If a train heading east leaves Chicago at noon and a train heading west leaves New York an hour later, will that make you any better at math? New evidence says "No." In a report in the April 25th issue of the journal Science, researchers from Ohio State University say the preferred method of teaching math just doesn't make the grade. The researchers taught undergraduates mathematical principles they would need to solve future problems. Some were taught using concrete visual examples, like cups filled with water or a pizza cut into slices. Other students learned abstract formulas in terms like "n=x."
When asked to solve new problems using these teachings, major discrepancies appeared. In one case, abstract-learning students scored an average of 80 percent on a test. Their "real-world" counterparts, however, seemed unable to transfer their knowledge to a new situation, posting only a 44 percent average. The researchers say using concrete examples is alluring, because students seem to learn lessons faster. However, students who take the time to get abstract concepts down are able to get on the train before it leaves the station.
Word problems and real world example are the preferred method of teaching? Hmmm, things have changed. I seem to recall being taught by endless repetition of solving "8x = 24" and almost no repetition of "How many 8-slice pizzas do you need if 24 people want one slice each?" Which is good. The former teaches algebra. The latter teaches you to count pizza slices, which is helpful if your dream job is at Papa Gino's.
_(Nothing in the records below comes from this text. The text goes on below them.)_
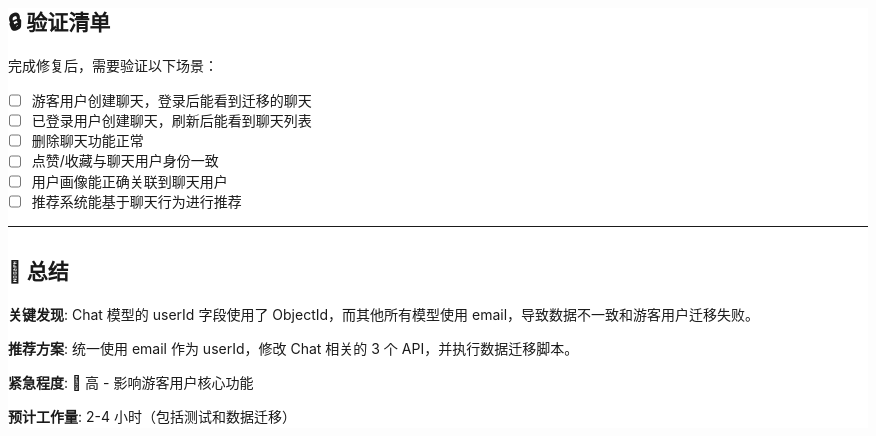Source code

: ## 🔒 验证清单

完成修复后，需要验证以下场景：

- [ ] 游客用户创建聊天，登录后能看到迁移的聊天
- [ ] 已登录用户创建聊天，刷新后能看到聊天列表
- [ ] 删除聊天功能正常
- [ ] 点赞/收藏与聊天用户身份一致
- [ ] 用户画像能正确关联到聊天用户
- [ ] 推荐系统能基于聊天行为进行推荐

---

## 📝 总结

**关键发现**: Chat 模型的 userId 字段使用了 ObjectId，而其他所有模型使用 email，导致数据不一致和游客用户迁移失败。

**推荐方案**: 统一使用 email 作为 userId，修改 Chat 相关的 3 个 API，并执行数据迁移脚本。

**紧急程度**: 🔴 高 - 影响游客用户核心功能

**预计工作量**: 2-4 小时（包括测试和数据迁移）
Wish I could read more about this, to find out exactly how the researchers used "pizzas and cups of water" to teach concepts to undergrad students ("this pizza is an electron with up 1/2 spin...this cup of water is an electron with down 1/2 spin") but I'm too cheap to pay AAAS the $10 for 24 hrs of the article, let alone $144 for a membership when the most scientific thing I get to do any more is ... well, read 60 Second Science feeds.